In Al Gore’s award winning movie “An Inconvenient Truth” he used the old saw to depict a real problem with global warming. If you put a frog in hot water it will immediately jump out. Put a frog in cold water but very slowly warm it up and the frog will stay until it is too late and be boiled alive.
That is a nice analogy for the dilemma we face with with global warming. The process is slow. Another analogy would be to call it glacially slow, but glaciers are moving, and melting, at a fairly rapid pace these days. Humans and a number of animals evolved to react to rapidly occurring threats – the snap of a twig in the brush, the glint of light from an eye, and we are ready to fight or flee.
Global warming is a decades to centuries change that threatens us now, and many just don’t see the threat, a threat not to us individually, but to our future.
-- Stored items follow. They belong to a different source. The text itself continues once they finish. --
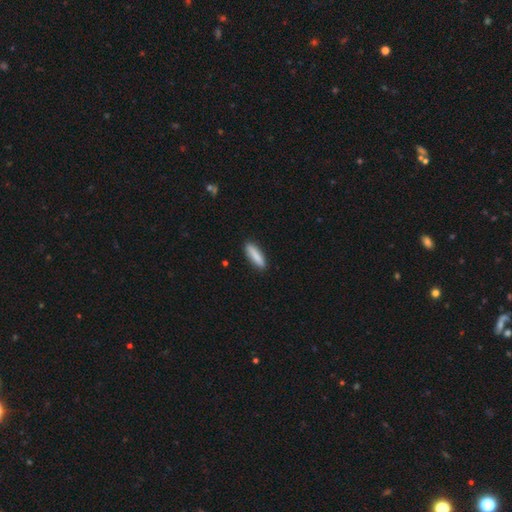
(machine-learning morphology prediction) Smooth or featured? Predicted: smooth (p=0.86). How rounded? Predicted: cigar-shaped (p=0.70). Merging? Predicted: none (p=0.89).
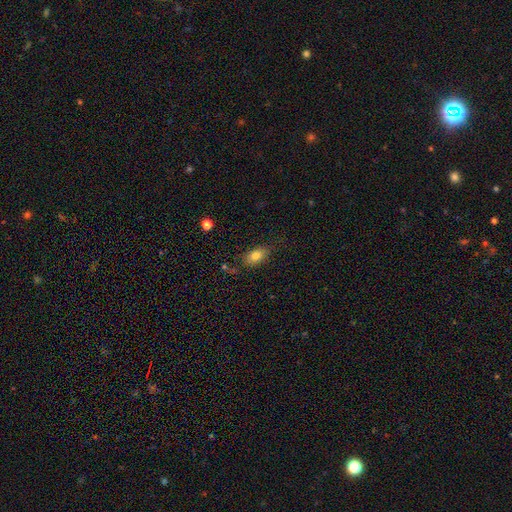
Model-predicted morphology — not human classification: Smooth or featured? Predicted: smooth (p=0.80). How rounded? Predicted: in between (p=0.85). Merging? Predicted: none (p=0.77).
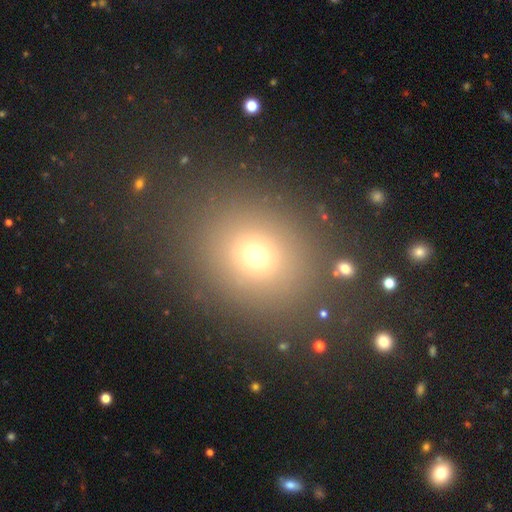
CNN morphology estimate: A smooth galaxy with no disk features (67%) that is round (67%).

Vote fractions:
- Smooth or featured? smooth: 67% / star or artifact: 24% / featured or disk: 10%
- How rounded? round: 67% / in between: 31% / cigar-shaped: 1%
- Merging? none: 85% / minor disturbance: 8% / major disturbance: 5% / merger: 3%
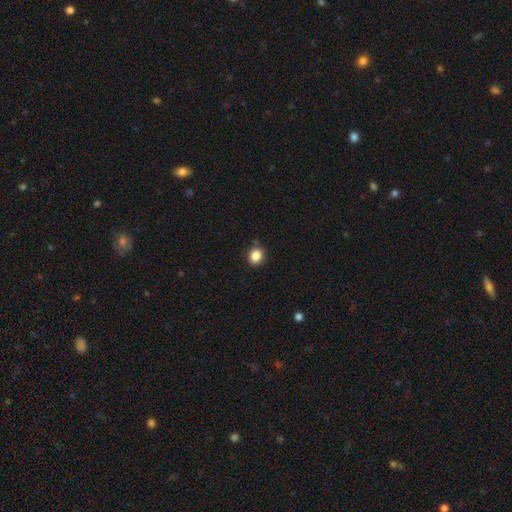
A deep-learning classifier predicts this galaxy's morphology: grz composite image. It shows a smooth galaxy with no disk features (86%) that is round (68%). Merging: none (86%).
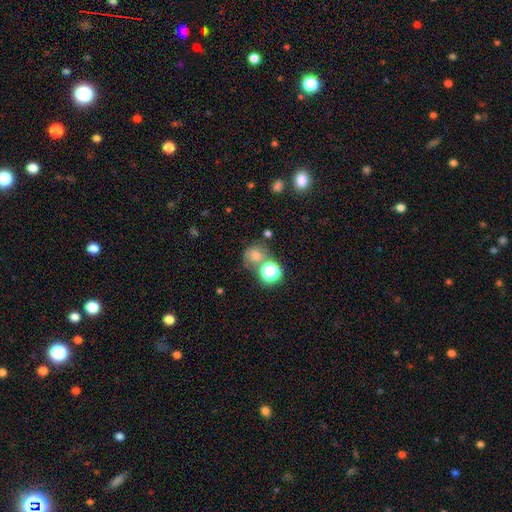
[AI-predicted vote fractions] This appears to be a smooth galaxy with no disk features (67%) that is round (79%). Merging: none (54%).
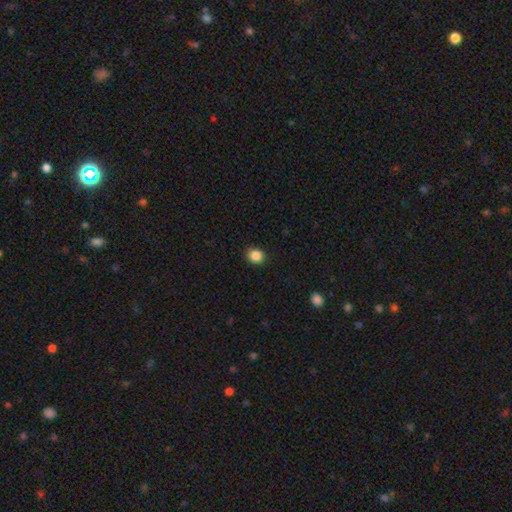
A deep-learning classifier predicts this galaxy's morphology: smooth-or-featured: smooth: 86% | star or artifact: 10% | featured or disk: 4%
  how-rounded: round: 71% | in between: 28% | cigar-shaped: 1%
  merging: none: 87% | minor disturbance: 10% | major disturbance: 2% | merger: 1%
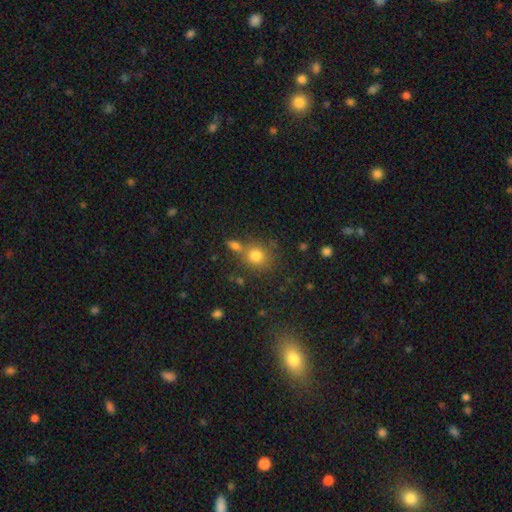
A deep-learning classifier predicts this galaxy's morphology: Smooth or featured? Predicted: smooth (p=0.79). How rounded? Predicted: round (p=0.80). Merging? Predicted: none (p=0.60).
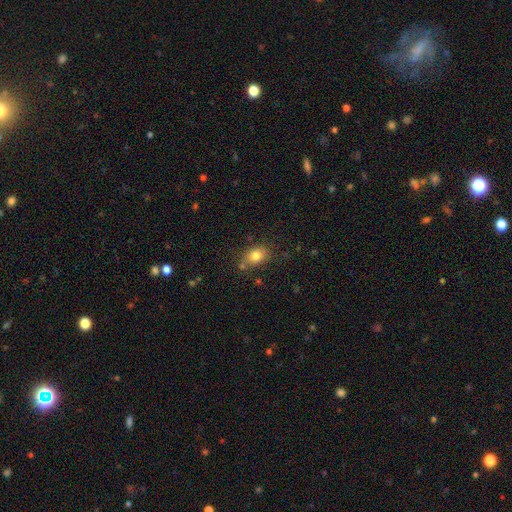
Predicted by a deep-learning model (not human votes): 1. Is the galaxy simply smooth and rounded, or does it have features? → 80% smooth, 11% star or artifact, 9% featured or disk.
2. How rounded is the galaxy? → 67% in between, 32% round, 1% cigar-shaped.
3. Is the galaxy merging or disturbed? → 74% none, 15% minor disturbance, 7% merger, 4% major disturbance.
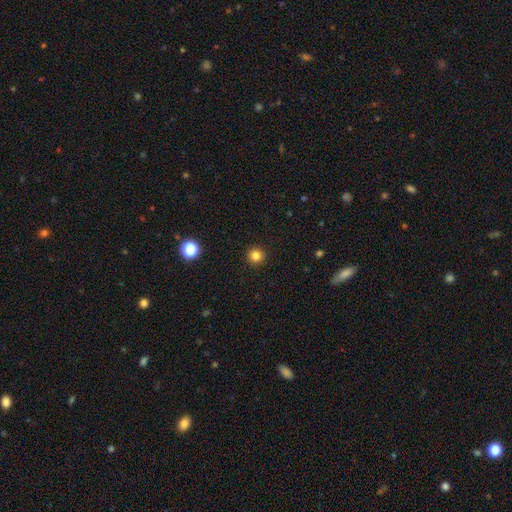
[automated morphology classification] smooth-or-featured: smooth: 82% | star or artifact: 13% | featured or disk: 5%
  how-rounded: round: 95% | in between: 4% | cigar-shaped: 1%
  merging: none: 93% | minor disturbance: 4% | major disturbance: 2% | merger: 1%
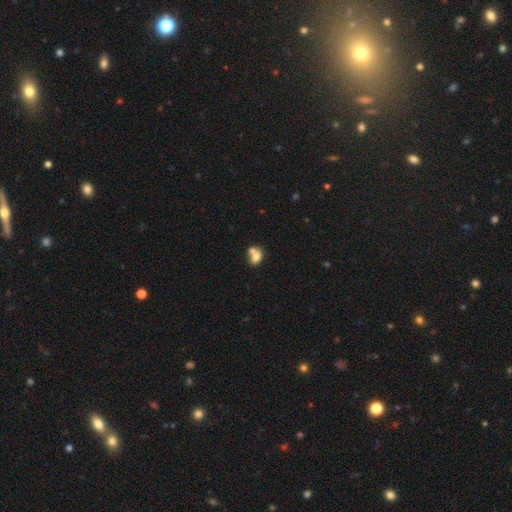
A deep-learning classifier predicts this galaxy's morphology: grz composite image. It shows a smooth galaxy with no disk features (72%) that is in between round and cigar-shaped (66%). Merging: merger (60%).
Some are so insensitive to the risk that even if they believe it to be true, won’t react because it doesn’t matter to them personally. If the majority of us hold this opinion, we are doomed as a species.
Some governments are beginning to react with policies that favor carbon free energy strategies, but the steps are often small and can be more costly than simple business as usual burning of fossil fuels. Hey, it’s on face value cheaper and we know how it works.
On a more hopeful note is the fact that technology got us into this problem, but technology and the private sector, hold the potential to get us out. Obviously we need to stop burning fossil fuels, especially coal and oil. Natural Gas, essentially methane, is does not produce as much pollution as the others, but ultimately its use must be curtailed also.
There two ways to replace the fossil fuels, use less through efficiency and replace energy production with non-carbon sources such as wind, solar and geothermal. Of the three, wind is the most developed. We currently get about 4 % of our electric energy production from wind, entirely land based. The potential for off shore wind, especially on the east coast affords considerable potential but currently is more expensive to exploit than wind resources in the midwest. Currently the cost of wind generated power is as cheap as that from a modern coal fired plant. And the costs continue to decline, the opposite of the cost for producing power from coal.
Solar Photovoltaic systems (solar panels) are sprouting up everywhere, especially since the price has dropped by half in just the last few years. Not only are homeowners adding panels to their roofs but utility scale systems are being installed. Entergy recently announced that they intend to build a 500 acre solar farm near Stuttgart. For perspective, a square mile covers 640 acres.
Until the intermittent energy sources of wind and solar penetrate to about 30% of total production, no additional back up power is needed. Essentially there is enough existing reserve power to keep the lights on after dark when the wind isn’t blowing. Beyond that, battery backup will be needed. Development and deployment of utility scale battery production will surely follow the demand.